# Directions:
**1)** Put this sentence from the case description into Spanish: "When 17 years old, the patient developed SLE."
**2)** Write out the stretch of the case description from "Table 1. Laboratory" through "DNA; anti-SM, anti-Smith.", word for word.

# Text segment:
____

Figure 2. CT scan of the heart.

Figure 2

These CT scans of the heart revealed calcification of the descending aorta.

CT, computerized tomography.

SMS was diagnosed based on the clinical findings of this patient. Other tests that help to confirm the diagnosis were done including an X-ray which showed the presence of joint calcification, especially in the upper and lower extremities (Figure 1). The identification of calcification in the aorta in the CT (Figure 2), together with the other findings listed above, strongly suggests that SMS is present. In addition, whole-exome sequencing was done at 16 years of age, which confirmed the diagnosis of generalized arterial calcification of infancy (GACI) type 1 caused by pathogenic mutations in the ectonucleotide pyrophosphatase/phosphodiesterase 1 (ENPP1) gene. When 17 years old, the patient developed SLE. The diagnosis was established based on the Systemic Lupus International Collaborating Clinics (SLICC) criteria and the patient fulfilled it with evident positive antinuclear antibody (ANA), anti-double-stranded DNA (anti-dsDNA), anti-Smith (anti-SM) antibodies, and low C4 complement (Table 1). In addition, an echocardiogram was done and a large pericardial effusion was noted with severe concentric left ventricular hypertrophy. Also, laboratory testing showed high 24-hour urinary protein content (Table 1).

Table 1. Laboratory findings.     .

MCV, mean corpuscular volume; MCH, mean corpuscular hemoglobin; RDW, red cell distribution width; ESR, erythrocyte sedimentation rate; PTT, partial thromboplastin time; eGFR, estimated glomerular filtration rate; LDH, lactate dehydrogenase; BUN, blood urea nitrogen; ANA, antinuclear antibody; anti-dsDNA, anti-double stranded DNA; anti-SM, anti-Smith.

Variables   Results Reference values
Blood routine  
Hemoglobin (g/dL) 9.4 11.6-15
Hematocrit (%) 29.1 35.5-44.9
White cell count (×109/L) 6.9 3.5-9.5
Platelet count (×109/L) 297 125-350
MCV (fL) 64.8 80-100
MCH (pg) 21.5 27.5-33.2
RDW (%) 16.3 12.2-16.1
ESR (mm/h) 34 1-20
PTT (s) 47 25-35
Electrolyte
Potassium (mmol/L) 3.1 3.5-5.3
Magnesium (mmol/L) 0.69   0.85-1.10
Calcium (mmol/L) 2.25 2.2-2.7
Sodium (mmol/L) 137 137-147
Chloride (mmol/L) 103 99-100
Blood biochemical
eGFR (JD) (mL/min/1.73 m2)   44 >60
Uric acid (umol/L)   721 148-422
Alkaline phosphate (IU/L)   261 44-147
LDH (mmol/L)   266 0.5-2.2
Creatinine (Umol/L)   114 53-97.2
Protein urine (mg/day)   605 <150
BUN (mmol/L) 14.8 2.1-8.5
Antibodies
ANA Positive Negative
Anti-dsDNA (IU/mL) Positive Negative
Anti-SM Positive Negative
C4 complement (g/L) 0.09 0.16-0.48

Besides having SMS and SLE, the patient is currently diagnosed with severe uncontrolled hypertension and is on four antihypertensives with very low diastolic blood pressure due to loss of aortic elasticity because of extensive calcification and narrowed abdominal aorta, polycystic kidney disease, mild renal impairment, mitral annular calcification, and gout. She is in stable condition on cholecalciferol (D3) tablet (2000 units oral for 360 days), spironolactone, furosemide, carvedilol, indapamide, amlodipine, isosorbide, aspirin, and prednisolone for heart disease, renal disease, hypertension, and SLE. The patient is compliant with the medications and in a stable condition with regular follow-ups with cardiology, nephrology, and rheumatology to check for any development regarding intra-arterial calcification, SLE, and renal disease.

____

# Study material:
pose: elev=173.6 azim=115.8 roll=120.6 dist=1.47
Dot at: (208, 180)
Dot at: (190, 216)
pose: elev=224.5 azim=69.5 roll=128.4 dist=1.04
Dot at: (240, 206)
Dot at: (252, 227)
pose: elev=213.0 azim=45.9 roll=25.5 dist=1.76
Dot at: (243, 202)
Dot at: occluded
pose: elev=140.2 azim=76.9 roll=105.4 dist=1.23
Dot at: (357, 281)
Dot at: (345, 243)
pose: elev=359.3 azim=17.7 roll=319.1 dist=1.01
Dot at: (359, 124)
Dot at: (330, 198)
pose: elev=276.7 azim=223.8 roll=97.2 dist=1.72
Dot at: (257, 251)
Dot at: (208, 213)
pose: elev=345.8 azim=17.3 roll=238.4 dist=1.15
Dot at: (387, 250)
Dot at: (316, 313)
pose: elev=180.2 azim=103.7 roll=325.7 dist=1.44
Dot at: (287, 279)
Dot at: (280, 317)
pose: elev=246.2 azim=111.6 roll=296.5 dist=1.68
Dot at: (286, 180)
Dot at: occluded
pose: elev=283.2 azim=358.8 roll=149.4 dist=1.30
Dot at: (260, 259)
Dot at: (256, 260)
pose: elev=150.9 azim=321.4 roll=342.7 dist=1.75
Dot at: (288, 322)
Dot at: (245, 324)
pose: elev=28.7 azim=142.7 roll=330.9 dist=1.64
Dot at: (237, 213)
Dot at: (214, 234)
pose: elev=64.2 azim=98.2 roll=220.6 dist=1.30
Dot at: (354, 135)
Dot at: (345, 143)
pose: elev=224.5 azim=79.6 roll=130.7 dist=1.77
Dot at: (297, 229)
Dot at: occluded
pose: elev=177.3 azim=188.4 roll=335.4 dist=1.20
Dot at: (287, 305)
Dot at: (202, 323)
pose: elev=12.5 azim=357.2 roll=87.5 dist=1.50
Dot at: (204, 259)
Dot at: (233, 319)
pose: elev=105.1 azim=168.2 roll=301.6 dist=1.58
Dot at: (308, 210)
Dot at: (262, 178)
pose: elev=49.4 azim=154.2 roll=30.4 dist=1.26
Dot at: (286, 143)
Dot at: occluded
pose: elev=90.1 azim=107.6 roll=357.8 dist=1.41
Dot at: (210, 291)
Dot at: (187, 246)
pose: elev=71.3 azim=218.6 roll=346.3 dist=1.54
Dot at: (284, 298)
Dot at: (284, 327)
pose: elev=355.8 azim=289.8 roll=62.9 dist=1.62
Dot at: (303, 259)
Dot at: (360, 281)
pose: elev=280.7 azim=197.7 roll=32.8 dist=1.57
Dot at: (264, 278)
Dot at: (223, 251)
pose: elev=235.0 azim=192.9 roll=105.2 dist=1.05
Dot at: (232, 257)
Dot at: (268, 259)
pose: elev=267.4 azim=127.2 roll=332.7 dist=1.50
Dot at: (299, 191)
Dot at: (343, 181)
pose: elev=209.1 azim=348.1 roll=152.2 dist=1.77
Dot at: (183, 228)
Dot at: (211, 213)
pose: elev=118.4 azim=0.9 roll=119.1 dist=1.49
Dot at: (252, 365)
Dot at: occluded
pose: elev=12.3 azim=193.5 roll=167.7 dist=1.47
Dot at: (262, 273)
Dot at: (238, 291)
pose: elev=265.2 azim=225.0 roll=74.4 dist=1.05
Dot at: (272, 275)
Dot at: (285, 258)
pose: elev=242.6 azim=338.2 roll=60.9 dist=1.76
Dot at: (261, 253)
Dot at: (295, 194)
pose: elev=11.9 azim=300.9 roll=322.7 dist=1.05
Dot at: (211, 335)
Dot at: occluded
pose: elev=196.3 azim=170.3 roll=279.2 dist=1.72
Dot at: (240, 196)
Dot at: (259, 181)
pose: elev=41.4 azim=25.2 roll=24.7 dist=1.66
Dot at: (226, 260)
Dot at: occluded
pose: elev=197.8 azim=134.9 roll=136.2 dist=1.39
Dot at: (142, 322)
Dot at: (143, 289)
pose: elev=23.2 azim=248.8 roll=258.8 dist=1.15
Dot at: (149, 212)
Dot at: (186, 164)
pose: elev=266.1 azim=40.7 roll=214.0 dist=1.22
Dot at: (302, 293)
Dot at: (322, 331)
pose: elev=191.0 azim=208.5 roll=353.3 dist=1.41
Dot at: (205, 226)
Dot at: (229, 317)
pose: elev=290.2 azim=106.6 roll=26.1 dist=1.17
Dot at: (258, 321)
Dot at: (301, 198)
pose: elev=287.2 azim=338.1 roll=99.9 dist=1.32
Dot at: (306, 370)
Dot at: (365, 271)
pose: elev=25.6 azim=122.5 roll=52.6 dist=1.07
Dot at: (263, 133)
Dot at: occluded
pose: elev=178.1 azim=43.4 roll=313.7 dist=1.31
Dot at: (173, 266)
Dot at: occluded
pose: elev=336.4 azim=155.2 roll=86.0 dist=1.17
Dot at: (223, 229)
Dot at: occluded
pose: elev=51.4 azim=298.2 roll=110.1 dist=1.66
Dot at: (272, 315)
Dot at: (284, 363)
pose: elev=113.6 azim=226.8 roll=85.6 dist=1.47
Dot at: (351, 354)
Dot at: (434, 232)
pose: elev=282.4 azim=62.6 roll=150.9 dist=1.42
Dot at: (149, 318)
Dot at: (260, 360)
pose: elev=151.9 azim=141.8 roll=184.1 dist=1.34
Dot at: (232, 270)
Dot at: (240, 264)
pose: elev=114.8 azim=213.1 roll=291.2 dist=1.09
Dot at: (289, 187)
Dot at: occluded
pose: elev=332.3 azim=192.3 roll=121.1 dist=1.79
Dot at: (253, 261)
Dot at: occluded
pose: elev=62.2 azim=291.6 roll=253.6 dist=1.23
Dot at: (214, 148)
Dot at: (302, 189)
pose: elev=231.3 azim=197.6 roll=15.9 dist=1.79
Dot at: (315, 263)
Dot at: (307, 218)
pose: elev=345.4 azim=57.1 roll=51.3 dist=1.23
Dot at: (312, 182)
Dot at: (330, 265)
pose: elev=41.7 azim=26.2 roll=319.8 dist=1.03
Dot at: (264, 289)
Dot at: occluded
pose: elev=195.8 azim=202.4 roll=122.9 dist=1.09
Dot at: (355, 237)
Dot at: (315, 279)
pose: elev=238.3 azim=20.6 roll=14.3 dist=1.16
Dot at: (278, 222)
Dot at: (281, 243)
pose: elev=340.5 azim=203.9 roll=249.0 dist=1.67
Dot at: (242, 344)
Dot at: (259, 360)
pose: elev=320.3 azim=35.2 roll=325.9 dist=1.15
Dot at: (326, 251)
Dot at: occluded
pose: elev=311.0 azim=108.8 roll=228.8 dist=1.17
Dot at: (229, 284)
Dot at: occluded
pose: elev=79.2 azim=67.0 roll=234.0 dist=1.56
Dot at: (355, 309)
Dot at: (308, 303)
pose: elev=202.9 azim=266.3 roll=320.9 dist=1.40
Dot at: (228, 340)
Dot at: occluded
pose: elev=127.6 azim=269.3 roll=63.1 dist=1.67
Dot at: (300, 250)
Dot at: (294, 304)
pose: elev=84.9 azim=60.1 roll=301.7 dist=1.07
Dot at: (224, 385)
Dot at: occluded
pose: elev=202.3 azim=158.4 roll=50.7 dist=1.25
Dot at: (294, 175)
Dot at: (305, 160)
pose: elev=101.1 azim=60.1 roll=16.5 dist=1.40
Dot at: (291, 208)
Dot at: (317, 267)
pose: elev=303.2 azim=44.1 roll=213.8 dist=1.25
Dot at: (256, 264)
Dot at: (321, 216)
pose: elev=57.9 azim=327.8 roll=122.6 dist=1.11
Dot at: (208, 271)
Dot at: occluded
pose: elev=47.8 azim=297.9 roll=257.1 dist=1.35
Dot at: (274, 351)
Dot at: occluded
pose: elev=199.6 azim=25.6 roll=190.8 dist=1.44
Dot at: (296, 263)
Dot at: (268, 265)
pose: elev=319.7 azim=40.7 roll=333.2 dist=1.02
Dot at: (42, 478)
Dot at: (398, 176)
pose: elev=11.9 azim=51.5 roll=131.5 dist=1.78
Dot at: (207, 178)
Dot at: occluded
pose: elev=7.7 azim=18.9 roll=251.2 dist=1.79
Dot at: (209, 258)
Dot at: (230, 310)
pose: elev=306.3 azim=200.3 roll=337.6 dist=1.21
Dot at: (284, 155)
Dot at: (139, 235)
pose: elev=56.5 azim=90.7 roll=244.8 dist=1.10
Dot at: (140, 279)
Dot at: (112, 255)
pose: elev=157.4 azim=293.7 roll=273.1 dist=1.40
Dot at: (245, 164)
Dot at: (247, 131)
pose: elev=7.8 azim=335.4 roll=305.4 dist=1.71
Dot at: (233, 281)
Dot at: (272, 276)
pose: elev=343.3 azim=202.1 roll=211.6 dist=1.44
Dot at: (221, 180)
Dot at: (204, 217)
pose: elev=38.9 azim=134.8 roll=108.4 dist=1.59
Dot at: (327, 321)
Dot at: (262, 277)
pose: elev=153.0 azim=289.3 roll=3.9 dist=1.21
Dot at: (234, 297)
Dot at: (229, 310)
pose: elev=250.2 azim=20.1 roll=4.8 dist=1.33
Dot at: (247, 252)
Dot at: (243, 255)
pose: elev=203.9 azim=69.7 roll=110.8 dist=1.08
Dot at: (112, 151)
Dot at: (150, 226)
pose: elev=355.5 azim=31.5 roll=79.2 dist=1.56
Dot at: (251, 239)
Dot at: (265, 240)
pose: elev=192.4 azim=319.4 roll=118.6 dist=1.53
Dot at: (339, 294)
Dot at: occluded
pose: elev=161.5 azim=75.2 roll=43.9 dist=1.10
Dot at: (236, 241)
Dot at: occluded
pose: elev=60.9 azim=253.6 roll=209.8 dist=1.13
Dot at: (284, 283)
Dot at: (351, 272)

____

# Written answers:
**1)** A los 17 años, la paciente desarrolló LES.

**2)**
Table 1. Laboratory findings.     .

MCV, mean corpuscular volume; MCH, mean corpuscular hemoglobin; RDW, red cell distribution width; ESR, erythrocyte sedimentation rate; PTT, partial thromboplastin time; eGFR, estimated glomerular filtration rate; LDH, lactate dehydrogenase; BUN, blood urea nitrogen; ANA, antinuclear antibody; anti-dsDNA, anti-double stranded DNA; anti-SM, anti-Smith.